Opinion Uncertainties Prevail

12 October 2017
Businesses do not like uncertainty, and the retail industry is no exception. Catalonia has traditionally been a trading and industry hub, and as such, one port of entry into the Spanish market. Many international brands, such as Lidl, registered themselves in the region. Objectively, an independent Catalonia does, and will continue to represent an attractive market for both manufacturers and retailers, with a population similar to that of Bulgaria, and a GDP higher than Portugal. But how to understand such a stampede?

The fears come from the direct consequence of that independence: beyond Spain, it is the de-facto exit of the European Union. The Catalan economy is closely knit not only to the rest of country, but is also a key export platform to many countries on the continent. Given its current political stance, the cessionary region will have little chance of ever reintegrating itself into the European Union, as this would require Spain's approval to do so. This naturally raises many vital questions as to the implications in terms of movement of people and goods, tariffs, access to international financing, and a delicate issue: which currency to use? 
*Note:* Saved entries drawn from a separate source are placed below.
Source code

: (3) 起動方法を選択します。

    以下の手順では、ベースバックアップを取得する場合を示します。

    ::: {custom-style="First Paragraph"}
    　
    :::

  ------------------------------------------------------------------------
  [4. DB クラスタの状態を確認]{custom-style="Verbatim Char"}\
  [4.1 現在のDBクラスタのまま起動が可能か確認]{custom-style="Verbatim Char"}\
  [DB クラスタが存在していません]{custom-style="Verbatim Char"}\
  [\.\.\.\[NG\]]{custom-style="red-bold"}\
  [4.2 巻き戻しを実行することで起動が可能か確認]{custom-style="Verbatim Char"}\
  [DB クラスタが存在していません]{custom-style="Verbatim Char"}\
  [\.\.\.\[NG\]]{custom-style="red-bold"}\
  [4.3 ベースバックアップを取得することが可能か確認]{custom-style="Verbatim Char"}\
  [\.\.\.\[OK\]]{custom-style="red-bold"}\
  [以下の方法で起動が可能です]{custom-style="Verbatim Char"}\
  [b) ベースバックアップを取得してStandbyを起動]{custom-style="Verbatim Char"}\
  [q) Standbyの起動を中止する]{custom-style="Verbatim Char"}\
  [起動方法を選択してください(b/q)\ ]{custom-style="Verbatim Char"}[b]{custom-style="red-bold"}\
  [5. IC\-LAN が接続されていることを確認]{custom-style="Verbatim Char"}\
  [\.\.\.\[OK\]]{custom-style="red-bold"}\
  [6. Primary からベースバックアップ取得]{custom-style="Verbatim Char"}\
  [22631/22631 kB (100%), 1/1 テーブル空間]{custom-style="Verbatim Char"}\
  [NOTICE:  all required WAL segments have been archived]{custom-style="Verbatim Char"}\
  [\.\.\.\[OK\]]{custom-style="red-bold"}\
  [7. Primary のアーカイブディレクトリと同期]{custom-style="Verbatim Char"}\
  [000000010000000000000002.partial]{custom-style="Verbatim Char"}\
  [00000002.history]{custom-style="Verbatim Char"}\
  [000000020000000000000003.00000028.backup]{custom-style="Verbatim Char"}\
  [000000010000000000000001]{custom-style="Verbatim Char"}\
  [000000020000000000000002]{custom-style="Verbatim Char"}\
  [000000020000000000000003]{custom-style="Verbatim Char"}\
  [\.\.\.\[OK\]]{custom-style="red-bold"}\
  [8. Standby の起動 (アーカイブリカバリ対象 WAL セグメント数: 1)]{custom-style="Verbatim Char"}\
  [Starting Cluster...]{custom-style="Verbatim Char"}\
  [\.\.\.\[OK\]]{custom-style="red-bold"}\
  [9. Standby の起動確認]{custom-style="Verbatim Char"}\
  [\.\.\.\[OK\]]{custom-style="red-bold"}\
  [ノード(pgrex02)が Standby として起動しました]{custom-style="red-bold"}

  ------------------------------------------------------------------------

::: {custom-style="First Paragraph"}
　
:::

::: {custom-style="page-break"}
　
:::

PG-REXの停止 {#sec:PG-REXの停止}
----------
These uncertainties are enough for many companies to justify rushing to the door while it is still open, and registering themselves in other parts of Spain. For retailers and manufacturer trading (nearly) exclusively in Catalonia, the challenge would be of an other nature. The likely economic downturn resulting from a secession would affect consumption, not to mention probable inflation spurred by loss of value of the local currency (assuming it cannot keep the euro) and product imports.

Looking at recent history, Brexit offers a glimpse into such a resulting conundrum... but the challenges faced by an independent Catalonia will be even greater. The UK, unlike Catalonia, has the advantage of a large internal market, legitimacy on the international scene, has always opted out of Schengen Area and maintained its own currency. This situation is a foreseeable economic pitfall which forces Catalonian politicians to edge forwards on a tightrope, but an exercise which is proving far too dangerous for many companies to risk.